Am Rennsamstag hat der Technikausschuss des ADAC Nordrhein noch einmal die Balance of Performance für die eintägige Wettfahrt am Ring überarbeitet. Profiteur: der BMW M6 GT3. Den Konkurrenten Mercedes-AMG und Porsche gereicht die Modifikation hinwiederum zum Nachteil.

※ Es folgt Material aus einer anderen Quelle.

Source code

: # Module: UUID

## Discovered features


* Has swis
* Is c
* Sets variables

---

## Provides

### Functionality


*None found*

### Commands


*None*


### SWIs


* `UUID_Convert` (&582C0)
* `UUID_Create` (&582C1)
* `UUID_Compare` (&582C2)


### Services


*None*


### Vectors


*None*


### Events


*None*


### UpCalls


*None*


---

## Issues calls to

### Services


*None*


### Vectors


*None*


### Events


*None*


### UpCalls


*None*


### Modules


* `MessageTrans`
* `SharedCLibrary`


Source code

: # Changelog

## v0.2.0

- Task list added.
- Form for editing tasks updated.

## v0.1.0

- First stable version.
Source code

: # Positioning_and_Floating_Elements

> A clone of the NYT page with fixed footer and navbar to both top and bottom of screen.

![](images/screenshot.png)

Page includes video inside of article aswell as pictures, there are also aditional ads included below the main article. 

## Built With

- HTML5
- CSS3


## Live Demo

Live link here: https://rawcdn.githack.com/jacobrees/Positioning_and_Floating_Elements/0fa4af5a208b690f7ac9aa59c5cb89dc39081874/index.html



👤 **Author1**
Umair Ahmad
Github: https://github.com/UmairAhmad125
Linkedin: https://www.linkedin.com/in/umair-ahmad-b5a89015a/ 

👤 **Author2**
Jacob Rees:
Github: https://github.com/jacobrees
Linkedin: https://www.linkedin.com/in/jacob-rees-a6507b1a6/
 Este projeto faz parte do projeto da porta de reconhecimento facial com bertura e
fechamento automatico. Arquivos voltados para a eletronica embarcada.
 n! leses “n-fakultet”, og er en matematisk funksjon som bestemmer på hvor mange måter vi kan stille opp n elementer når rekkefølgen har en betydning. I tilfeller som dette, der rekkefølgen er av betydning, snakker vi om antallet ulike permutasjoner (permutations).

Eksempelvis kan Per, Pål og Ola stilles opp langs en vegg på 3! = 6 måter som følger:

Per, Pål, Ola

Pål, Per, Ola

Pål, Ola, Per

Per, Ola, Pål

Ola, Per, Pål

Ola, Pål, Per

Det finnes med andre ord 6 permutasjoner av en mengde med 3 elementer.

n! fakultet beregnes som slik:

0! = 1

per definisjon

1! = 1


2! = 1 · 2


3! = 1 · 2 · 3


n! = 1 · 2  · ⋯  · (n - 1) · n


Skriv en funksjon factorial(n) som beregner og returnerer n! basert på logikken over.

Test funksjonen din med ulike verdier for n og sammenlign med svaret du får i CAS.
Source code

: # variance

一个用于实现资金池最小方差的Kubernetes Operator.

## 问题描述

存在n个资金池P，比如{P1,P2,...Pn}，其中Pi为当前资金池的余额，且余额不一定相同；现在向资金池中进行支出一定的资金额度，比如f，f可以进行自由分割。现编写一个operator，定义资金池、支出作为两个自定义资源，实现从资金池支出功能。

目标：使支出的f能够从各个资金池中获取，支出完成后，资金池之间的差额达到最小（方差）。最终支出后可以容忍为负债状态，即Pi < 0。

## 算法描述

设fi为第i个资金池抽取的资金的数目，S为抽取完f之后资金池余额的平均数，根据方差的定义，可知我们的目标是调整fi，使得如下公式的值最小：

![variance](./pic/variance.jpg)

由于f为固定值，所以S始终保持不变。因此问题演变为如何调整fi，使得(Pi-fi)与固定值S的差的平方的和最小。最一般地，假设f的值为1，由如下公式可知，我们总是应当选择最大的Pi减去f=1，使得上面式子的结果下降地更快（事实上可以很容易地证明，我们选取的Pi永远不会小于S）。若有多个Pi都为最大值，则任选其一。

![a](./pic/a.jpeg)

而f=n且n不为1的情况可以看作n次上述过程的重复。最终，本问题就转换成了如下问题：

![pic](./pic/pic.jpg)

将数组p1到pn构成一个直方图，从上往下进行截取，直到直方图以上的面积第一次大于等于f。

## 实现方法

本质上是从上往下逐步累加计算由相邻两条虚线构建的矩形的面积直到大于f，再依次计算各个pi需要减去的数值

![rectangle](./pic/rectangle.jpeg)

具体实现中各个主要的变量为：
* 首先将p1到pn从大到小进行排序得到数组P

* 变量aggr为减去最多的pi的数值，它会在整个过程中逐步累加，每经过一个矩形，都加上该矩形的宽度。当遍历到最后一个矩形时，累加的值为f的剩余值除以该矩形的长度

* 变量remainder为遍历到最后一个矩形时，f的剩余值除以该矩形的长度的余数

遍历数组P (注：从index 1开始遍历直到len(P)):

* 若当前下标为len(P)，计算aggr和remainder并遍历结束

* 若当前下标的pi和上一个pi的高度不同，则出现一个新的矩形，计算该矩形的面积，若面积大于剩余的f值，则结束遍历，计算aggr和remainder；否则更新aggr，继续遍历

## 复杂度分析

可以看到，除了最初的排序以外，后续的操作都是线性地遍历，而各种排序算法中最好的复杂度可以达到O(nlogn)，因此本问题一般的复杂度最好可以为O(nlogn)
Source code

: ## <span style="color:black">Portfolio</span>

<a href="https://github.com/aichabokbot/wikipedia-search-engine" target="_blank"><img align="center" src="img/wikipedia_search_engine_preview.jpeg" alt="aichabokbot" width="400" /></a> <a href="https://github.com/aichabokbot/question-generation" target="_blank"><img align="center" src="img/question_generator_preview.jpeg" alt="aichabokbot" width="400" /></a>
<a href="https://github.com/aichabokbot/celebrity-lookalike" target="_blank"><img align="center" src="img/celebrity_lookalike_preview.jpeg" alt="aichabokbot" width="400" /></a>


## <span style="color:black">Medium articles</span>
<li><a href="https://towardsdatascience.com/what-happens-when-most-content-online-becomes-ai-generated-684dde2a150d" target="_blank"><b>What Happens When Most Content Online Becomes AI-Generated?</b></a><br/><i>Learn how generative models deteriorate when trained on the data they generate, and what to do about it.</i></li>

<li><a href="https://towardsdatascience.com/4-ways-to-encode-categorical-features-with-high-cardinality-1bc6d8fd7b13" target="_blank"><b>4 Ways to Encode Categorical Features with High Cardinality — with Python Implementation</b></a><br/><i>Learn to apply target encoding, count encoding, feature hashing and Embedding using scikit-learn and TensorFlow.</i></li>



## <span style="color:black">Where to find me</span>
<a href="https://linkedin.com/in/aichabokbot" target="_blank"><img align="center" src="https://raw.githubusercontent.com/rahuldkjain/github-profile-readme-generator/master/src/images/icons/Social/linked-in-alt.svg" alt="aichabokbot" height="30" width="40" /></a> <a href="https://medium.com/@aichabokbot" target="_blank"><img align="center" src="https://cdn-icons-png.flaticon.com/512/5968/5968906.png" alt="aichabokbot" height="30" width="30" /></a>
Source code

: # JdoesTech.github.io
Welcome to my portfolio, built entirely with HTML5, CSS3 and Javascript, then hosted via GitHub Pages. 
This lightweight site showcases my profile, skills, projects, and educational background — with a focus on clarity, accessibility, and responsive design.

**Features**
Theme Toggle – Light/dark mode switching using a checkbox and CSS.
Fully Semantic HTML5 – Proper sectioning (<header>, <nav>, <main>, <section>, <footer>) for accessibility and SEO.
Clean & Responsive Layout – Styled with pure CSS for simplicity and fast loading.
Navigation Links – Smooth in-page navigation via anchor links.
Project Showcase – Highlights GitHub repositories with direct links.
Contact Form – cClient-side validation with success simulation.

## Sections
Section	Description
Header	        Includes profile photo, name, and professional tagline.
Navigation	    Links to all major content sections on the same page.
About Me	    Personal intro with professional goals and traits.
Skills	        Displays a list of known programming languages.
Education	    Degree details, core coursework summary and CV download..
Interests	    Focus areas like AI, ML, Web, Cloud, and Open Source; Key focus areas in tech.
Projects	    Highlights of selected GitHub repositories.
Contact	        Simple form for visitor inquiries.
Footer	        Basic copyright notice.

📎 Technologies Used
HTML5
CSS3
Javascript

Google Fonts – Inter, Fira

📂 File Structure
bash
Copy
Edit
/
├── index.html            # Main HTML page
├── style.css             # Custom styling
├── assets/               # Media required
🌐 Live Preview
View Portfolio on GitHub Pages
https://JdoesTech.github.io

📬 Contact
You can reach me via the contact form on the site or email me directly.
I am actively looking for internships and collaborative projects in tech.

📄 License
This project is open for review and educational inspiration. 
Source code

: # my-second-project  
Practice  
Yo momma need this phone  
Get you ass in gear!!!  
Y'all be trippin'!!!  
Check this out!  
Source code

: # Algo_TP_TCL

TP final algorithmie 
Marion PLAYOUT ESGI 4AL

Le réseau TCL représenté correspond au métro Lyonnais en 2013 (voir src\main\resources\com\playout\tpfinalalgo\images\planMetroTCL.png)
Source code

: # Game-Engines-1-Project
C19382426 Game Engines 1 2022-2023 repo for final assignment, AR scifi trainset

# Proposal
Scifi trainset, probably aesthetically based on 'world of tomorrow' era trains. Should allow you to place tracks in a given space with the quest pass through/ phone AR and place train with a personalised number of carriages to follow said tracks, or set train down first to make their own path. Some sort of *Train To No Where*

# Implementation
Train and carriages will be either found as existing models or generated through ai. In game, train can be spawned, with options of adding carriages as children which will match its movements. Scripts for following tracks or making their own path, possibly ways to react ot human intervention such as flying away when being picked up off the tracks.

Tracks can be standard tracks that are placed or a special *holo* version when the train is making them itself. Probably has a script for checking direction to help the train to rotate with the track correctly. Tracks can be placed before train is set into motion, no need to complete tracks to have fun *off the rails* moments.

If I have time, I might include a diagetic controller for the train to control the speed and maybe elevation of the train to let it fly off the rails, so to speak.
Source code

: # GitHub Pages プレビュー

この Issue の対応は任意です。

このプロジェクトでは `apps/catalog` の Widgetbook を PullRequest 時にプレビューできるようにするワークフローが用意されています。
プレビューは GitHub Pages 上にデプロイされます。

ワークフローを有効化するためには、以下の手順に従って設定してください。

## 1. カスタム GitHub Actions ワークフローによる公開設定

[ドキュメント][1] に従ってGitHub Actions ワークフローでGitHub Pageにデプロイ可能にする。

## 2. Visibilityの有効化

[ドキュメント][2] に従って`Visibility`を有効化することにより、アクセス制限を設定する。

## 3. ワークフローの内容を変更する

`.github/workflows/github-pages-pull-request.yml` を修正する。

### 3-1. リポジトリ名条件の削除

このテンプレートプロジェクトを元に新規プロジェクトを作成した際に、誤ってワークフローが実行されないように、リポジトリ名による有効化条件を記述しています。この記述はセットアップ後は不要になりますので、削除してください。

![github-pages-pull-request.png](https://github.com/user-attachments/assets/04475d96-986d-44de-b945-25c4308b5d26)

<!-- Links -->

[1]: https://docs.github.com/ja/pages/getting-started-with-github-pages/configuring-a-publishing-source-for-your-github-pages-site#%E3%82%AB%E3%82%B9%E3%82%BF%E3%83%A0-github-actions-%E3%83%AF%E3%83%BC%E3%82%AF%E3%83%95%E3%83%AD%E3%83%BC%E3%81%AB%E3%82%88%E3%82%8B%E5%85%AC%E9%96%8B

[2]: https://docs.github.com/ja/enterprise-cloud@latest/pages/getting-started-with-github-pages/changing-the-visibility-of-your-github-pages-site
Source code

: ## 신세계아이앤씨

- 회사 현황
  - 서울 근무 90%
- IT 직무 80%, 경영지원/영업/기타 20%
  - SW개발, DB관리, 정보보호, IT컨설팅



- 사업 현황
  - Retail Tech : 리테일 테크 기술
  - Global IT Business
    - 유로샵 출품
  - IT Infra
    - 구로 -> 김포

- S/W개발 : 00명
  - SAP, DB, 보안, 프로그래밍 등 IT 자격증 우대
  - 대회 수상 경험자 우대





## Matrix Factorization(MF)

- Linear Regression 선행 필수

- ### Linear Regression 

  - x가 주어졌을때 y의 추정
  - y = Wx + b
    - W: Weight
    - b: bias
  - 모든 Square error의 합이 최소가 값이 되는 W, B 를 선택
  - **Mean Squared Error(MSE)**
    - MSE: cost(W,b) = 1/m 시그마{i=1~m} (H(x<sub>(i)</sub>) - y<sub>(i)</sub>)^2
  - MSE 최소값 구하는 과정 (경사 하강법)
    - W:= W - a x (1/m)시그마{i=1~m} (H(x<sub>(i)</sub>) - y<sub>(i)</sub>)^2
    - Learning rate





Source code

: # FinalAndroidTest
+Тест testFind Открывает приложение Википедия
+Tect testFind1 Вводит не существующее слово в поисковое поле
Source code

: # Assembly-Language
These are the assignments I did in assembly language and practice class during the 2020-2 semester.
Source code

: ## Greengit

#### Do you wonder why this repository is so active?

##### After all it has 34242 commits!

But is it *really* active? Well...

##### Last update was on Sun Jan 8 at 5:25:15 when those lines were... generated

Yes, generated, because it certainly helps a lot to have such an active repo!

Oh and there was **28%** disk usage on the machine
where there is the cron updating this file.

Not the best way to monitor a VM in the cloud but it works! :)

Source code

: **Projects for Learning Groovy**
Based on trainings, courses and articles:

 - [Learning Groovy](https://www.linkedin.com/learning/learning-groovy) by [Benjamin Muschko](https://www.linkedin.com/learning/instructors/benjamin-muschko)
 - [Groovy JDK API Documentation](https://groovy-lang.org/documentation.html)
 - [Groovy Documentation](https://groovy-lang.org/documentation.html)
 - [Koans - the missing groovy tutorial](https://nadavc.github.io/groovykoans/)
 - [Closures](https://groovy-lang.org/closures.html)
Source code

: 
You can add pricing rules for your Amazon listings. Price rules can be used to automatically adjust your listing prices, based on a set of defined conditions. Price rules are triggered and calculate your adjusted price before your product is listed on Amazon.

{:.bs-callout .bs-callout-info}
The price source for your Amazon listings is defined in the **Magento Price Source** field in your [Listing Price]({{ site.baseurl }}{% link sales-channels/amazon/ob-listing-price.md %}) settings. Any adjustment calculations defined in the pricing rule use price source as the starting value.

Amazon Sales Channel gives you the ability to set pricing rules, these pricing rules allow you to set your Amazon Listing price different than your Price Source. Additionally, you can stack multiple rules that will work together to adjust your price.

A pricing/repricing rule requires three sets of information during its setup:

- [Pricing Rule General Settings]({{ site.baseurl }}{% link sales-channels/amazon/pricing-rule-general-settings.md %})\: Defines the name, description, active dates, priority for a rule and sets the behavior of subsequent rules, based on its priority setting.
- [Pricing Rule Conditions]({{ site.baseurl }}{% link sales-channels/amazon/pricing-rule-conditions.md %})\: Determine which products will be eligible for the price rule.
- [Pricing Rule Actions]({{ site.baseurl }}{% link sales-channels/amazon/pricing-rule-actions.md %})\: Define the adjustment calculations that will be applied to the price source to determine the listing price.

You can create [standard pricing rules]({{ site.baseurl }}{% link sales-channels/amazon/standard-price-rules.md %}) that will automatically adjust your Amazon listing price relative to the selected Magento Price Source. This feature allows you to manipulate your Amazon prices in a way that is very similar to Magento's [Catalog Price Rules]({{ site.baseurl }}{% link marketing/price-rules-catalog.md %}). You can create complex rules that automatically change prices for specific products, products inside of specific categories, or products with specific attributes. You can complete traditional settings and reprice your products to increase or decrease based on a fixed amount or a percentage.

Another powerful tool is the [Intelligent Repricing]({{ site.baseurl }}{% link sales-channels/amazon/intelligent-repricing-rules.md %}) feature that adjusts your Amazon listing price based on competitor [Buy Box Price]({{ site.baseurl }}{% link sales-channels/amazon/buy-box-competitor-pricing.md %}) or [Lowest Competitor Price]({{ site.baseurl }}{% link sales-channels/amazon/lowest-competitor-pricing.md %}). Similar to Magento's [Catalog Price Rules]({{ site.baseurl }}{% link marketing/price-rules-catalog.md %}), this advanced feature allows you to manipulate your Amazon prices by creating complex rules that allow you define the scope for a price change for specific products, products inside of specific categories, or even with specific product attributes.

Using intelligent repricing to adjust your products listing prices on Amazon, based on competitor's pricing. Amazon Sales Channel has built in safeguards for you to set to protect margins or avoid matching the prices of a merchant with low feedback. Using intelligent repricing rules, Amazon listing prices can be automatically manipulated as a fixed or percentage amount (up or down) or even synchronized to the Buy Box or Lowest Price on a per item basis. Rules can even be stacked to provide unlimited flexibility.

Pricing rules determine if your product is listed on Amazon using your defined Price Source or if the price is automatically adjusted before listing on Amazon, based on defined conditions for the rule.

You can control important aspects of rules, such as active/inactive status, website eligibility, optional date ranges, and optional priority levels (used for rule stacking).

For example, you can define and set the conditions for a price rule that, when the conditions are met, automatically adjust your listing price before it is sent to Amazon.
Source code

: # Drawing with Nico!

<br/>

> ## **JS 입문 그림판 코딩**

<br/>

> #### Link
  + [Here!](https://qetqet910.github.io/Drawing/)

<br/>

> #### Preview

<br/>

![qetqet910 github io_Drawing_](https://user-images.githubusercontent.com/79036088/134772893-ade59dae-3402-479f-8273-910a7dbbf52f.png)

Der Technikausschuss des ADAC Nordrhein hat den Entschluss gefasst, am Veranstaltungssamstag des 24-Stunden-Rennens auf dem Nürburgring noch einmal eine Modifikation an der Balance of Performance vorzunehmen. Nach dem bis dato mittelmäßigen Abschneiden im Training und der Qualifikation zielt die Revision der Fahrzeugeinstufung auf eine Besserstellung der Bayerischen Motorenwerke ab.

Demnach billigt das BoP-Korrektiv dem BMW M6 GT3 ein Verminderung der Fahrzeugmasse um zehn Kilogramm zu. Darüber hinaus erhält der Sechser eine zwei Liter größeres Kraftstoffvolumen, einhergehend mit einer identischen Zunahme der Füllmenge. Mittels einer Steigerung des Ladedrucks um fünfzehn Millibar nimmt auch die Motorleistung des Münchner Sportwagens um fünfzehn Pferdestärken zu.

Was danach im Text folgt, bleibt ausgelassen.